### EXERCISE OBJECTIVE
Check each line of the material below for "tussen". Report how many have it, with no other words.

### RECORDS FOR THE EXERCISE

▽

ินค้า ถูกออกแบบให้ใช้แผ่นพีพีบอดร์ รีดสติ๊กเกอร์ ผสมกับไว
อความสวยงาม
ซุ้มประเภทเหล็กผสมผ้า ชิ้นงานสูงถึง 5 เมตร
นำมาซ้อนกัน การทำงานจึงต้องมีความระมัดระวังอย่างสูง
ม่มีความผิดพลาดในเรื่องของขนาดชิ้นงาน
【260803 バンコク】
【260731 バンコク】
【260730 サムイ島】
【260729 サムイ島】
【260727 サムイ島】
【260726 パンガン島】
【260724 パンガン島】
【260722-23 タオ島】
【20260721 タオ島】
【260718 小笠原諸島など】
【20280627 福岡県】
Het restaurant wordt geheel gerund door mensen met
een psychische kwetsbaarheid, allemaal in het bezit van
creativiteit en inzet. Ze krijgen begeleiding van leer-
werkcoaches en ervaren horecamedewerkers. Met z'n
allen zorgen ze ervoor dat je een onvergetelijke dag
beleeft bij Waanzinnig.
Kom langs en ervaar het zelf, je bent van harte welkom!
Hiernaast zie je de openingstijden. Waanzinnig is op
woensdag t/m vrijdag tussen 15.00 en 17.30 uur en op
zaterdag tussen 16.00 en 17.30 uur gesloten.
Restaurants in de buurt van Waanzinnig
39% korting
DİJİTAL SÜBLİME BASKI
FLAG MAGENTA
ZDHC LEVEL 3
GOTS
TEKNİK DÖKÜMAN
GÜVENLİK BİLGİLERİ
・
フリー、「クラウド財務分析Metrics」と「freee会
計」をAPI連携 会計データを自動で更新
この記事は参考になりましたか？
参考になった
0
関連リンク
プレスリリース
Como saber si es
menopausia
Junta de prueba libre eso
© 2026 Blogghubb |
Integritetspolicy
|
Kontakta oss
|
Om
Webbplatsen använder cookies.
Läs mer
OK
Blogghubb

△

### TASK RESULT
2